Who Will Be

Part I: Theory of Discourse Coherence

► Who will be interested: Anyone who has knowledge of linguistic structures and is interested in learning how single sentences interact within a piece of text.

► Prerequisites:
– Basic knowledge of and interest in language structures
– Basic knowledge of automatic text processing
– A working laptop

Part II: Shallow Discourse Parsing

► Who will be interested: Anyone who loves processing linguistic structures programmatically and who is interested in learning to process text beyond single sentences.

► Prerequisites:
– All of the prerequisites listed for Part I
– Programming in Python
The data and software for Part II will be sent to the registered participants via email.


Utterances in natural language do not occur in isolation, but rather are part of larger texts or conversations. A central notion of such larger discourses is coherence, the relatedness of utterances to each other. In the first part of this workshop, I will introduce a shallow model of discourse coherence based on discourse relations, such as CAUSE or PRECEDENCE. These discourse relations are typically marked by words or phrases called connectives. In practical exercises, we will discuss the notion of connectives and explore corpora annotated for discourse coherence.

The second part of the workshop addresses the computational task of automatically identifying the shallow discourse structure of texts (shallow discourse parsing). I will present different existing approaches to this task. We will try out available discourse parsers on the text and determine their advantages and disadvantages. Finally, we will work on implementing a module of a discourse parser together.

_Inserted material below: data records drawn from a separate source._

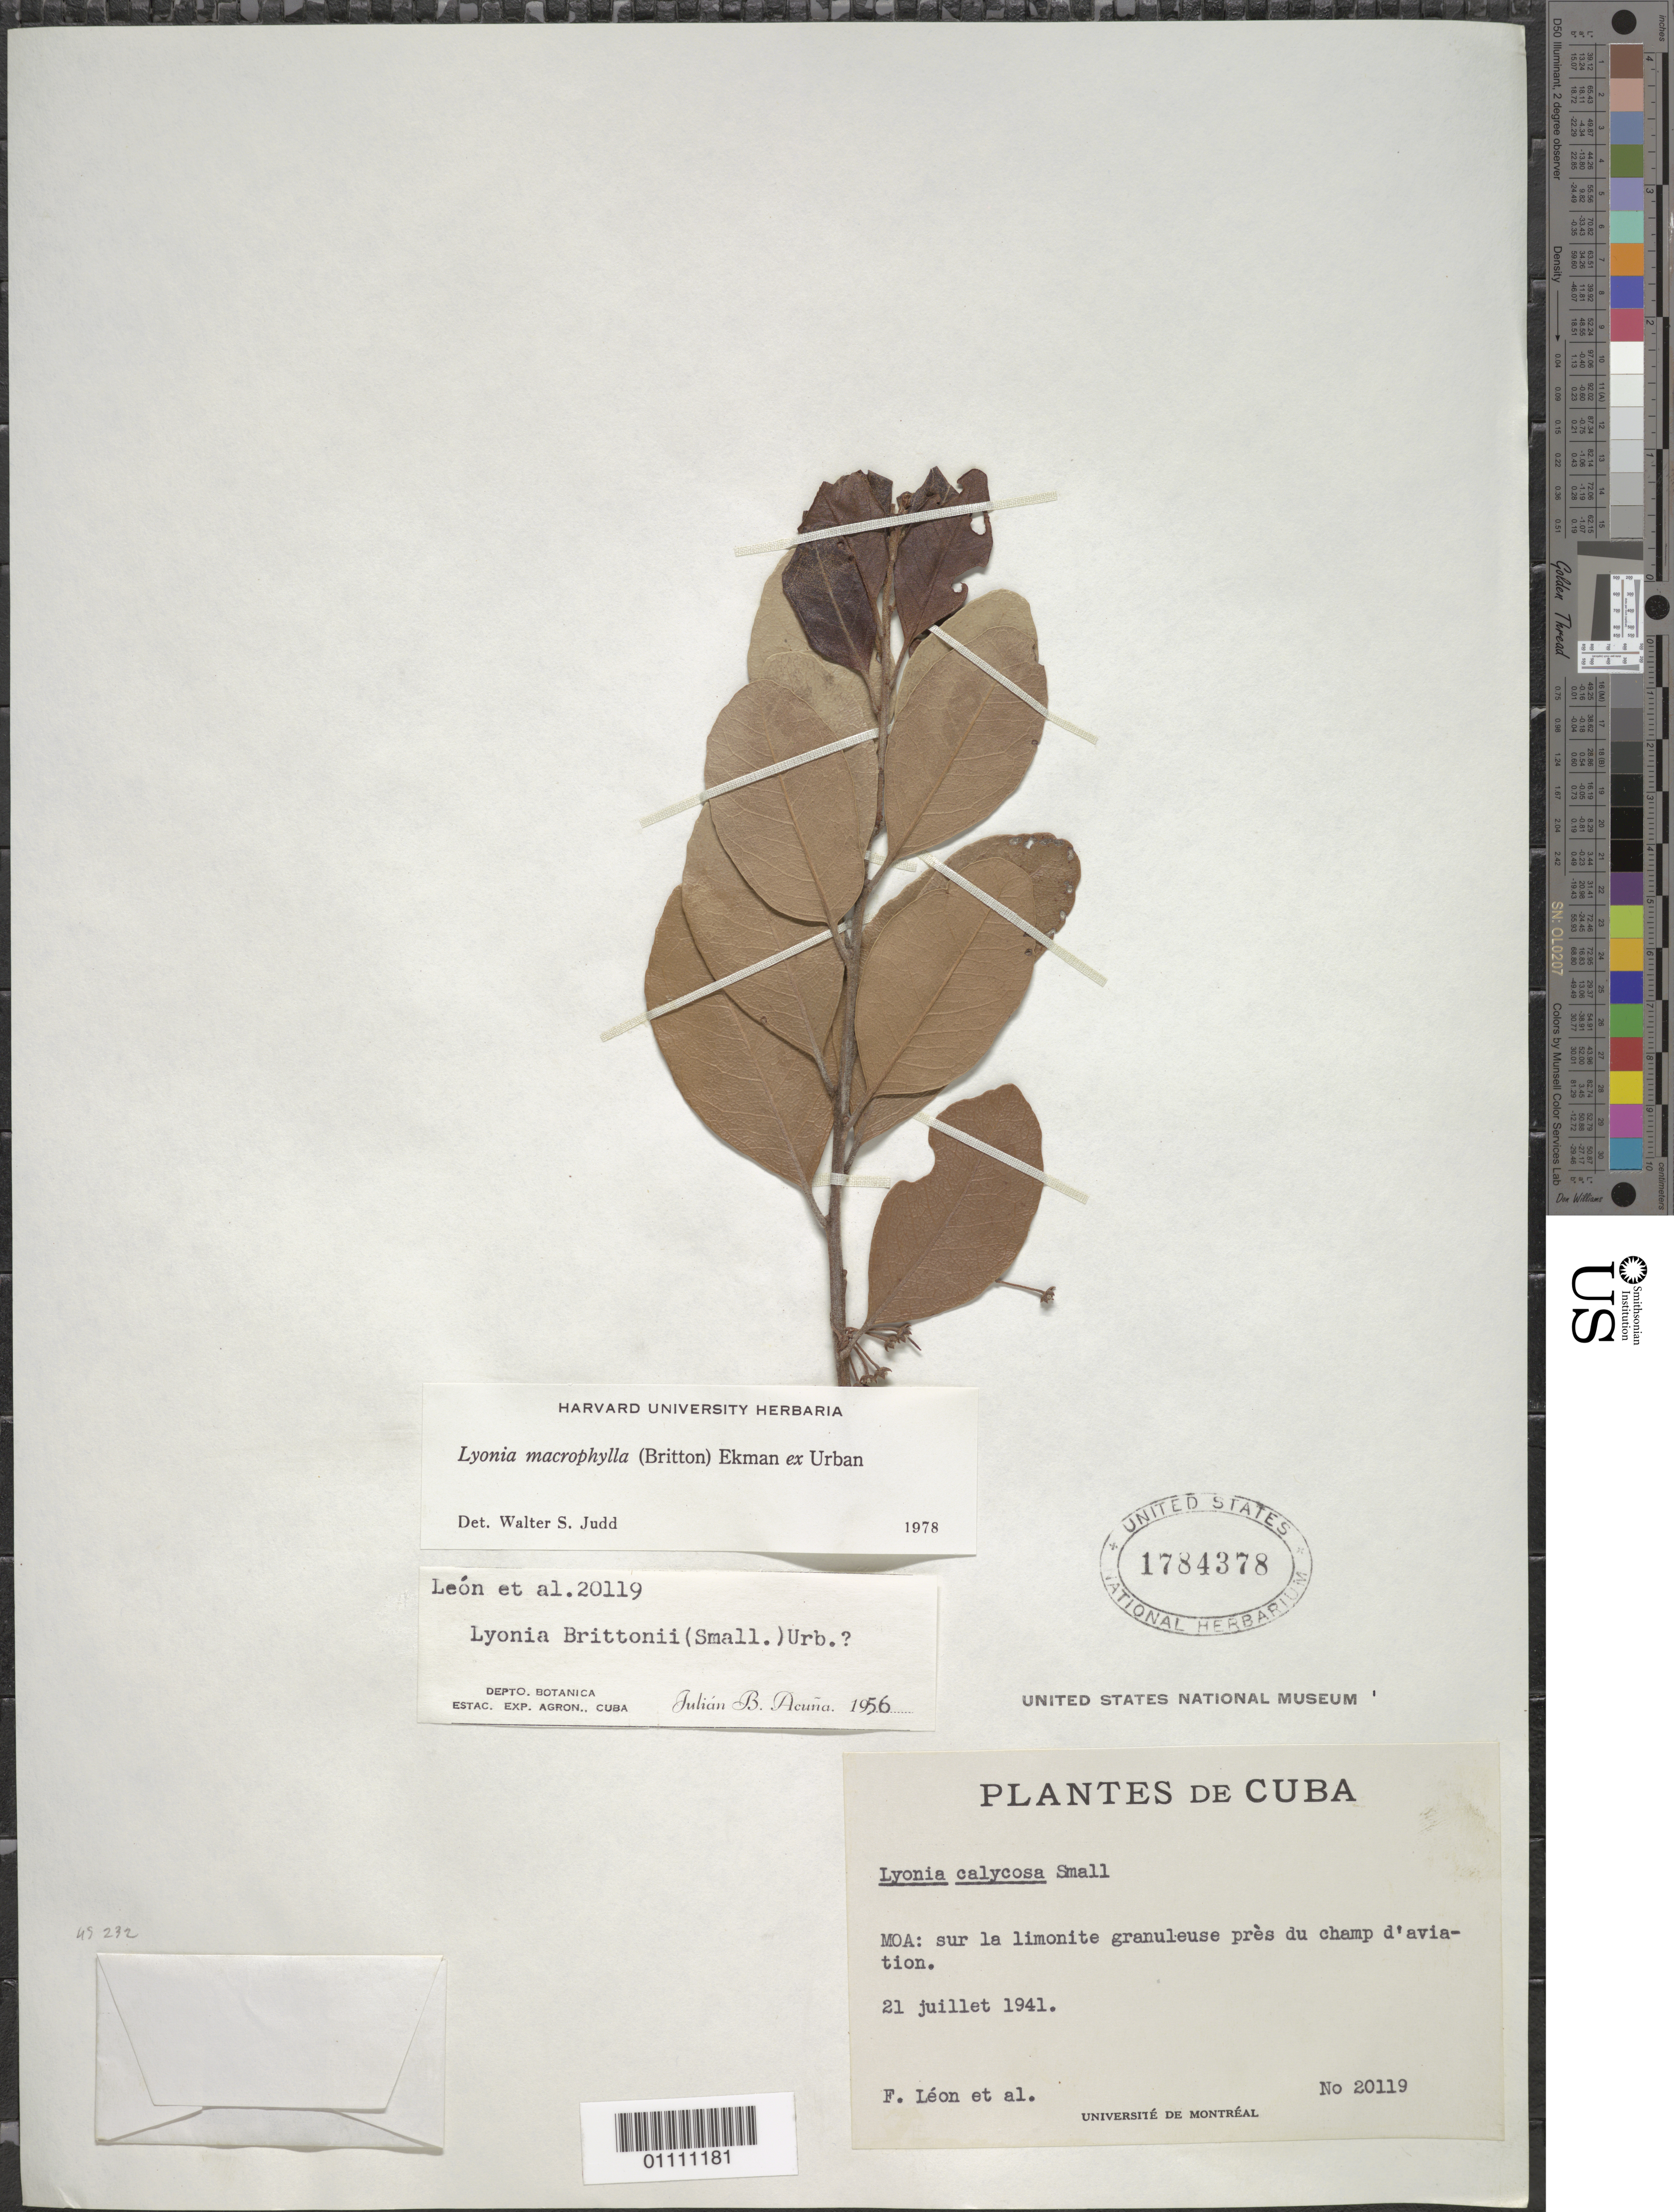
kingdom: Plantae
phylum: Tracheophyta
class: Magnoliopsida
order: Ericales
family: Ericaceae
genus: Lyonia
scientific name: Lyonia macrophylla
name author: (Britton) Ekman ex Urb.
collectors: Bro. León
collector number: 20119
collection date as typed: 21 Jul 1941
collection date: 1941-07-21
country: Cuba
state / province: Holguín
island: Cuba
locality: Moa: sur la limonite granuleuse pres de champ d'aviation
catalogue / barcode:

Tatjana Scheffler teaches computational linguistics in the Department of Linguistics at the University of Potsdam, Germany. She received her Ph.D. in Linguistics from the University of Pennsylvania and has worked as a researcher in intelligent multimodal interfaces at the German Research Center for Artificial Intelligence (DFKI). Her research interests are discourse structure, the analysis of social media conversations, and computational social science. Her methods include formal theoretical linguistics as well as corpus and computational linguistics. She is Co-PI of the research project “Discourse Strategies across Social Media,” investigating discourse-level linguistic variability within the Collaborative Research Cluster on “Limits of Variability in Language” at the University of Potsdam.